(DATASET CONTENT)
○ ○ ○ ○ ○
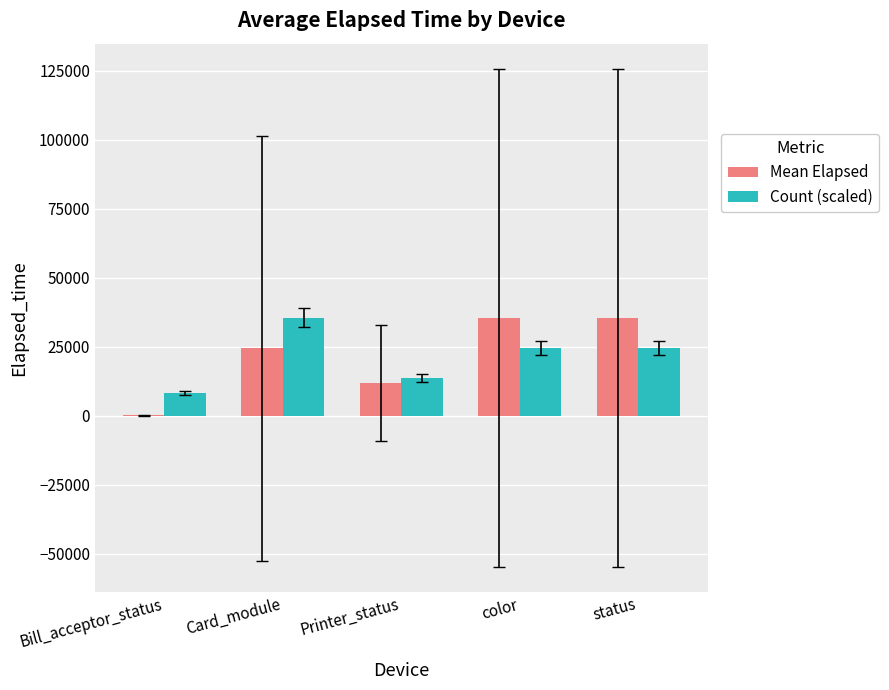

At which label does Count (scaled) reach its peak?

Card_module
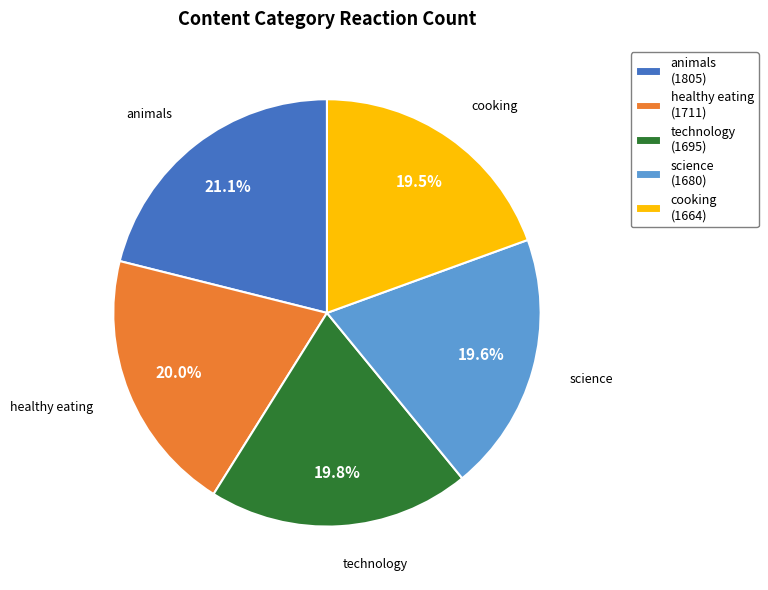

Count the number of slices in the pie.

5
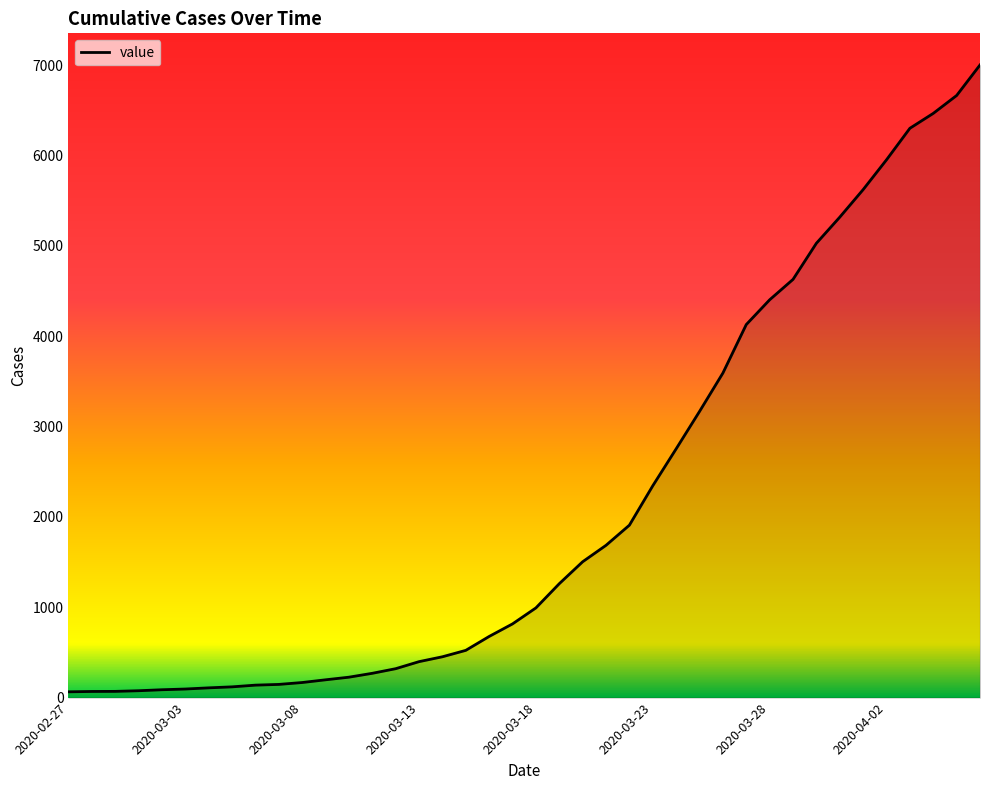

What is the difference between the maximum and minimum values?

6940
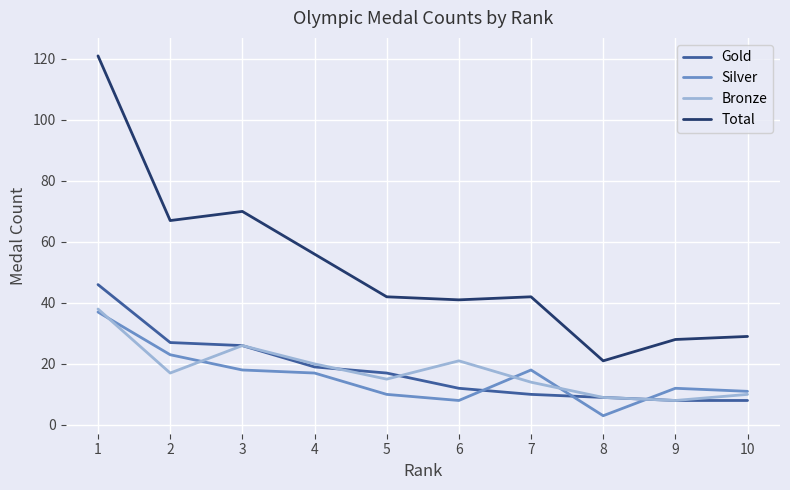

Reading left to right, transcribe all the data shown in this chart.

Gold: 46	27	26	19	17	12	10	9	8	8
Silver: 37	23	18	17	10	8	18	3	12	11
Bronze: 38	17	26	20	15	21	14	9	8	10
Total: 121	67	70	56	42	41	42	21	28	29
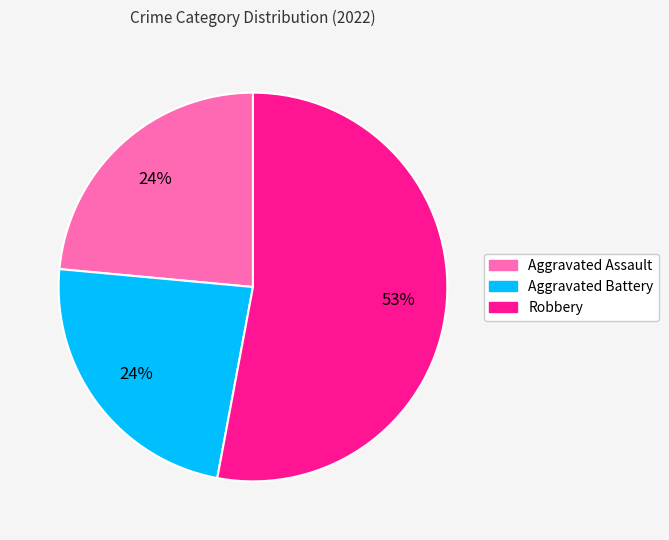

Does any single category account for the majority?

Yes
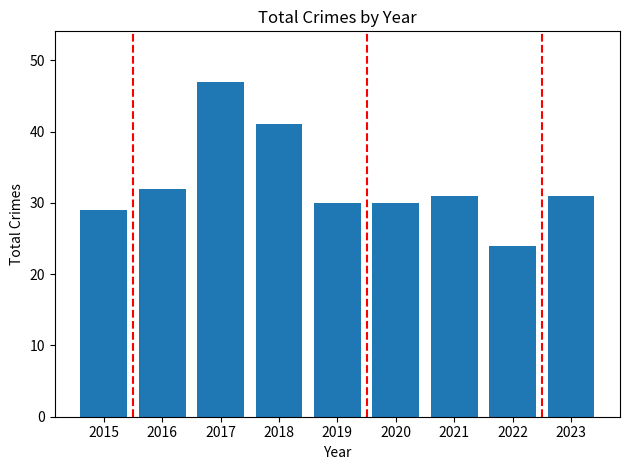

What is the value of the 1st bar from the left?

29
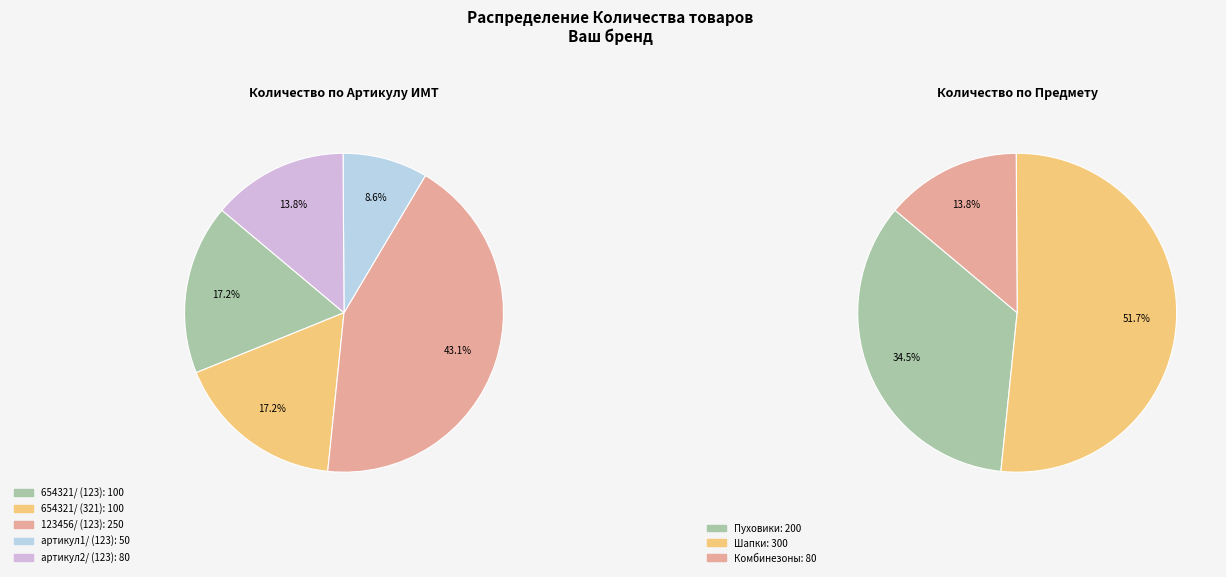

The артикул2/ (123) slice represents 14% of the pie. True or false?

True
○ ○ ○ ○ ○
(EXERCISE OBJECTIVE)
Please repeat all of the material above word for word, leaving out the pictures.

(SOLUTION)
At which label does Count (scaled) reach its peak?

Card_module

Count the number of slices in the pie.

5

What is the difference between the maximum and minimum values?

6940

Reading left to right, transcribe all the data shown in this chart.

Gold: 46	27	26	19	17	12	10	9	8	8
Silver: 37	23	18	17	10	8	18	3	12	11
Bronze: 38	17	26	20	15	21	14	9	8	10
Total: 121	67	70	56	42	41	42	21	28	29

Does any single category account for the majority?

Yes

What is the value of the 1st bar from the left?

29

The артикул2/ (123) slice represents 14% of the pie. True or false?

True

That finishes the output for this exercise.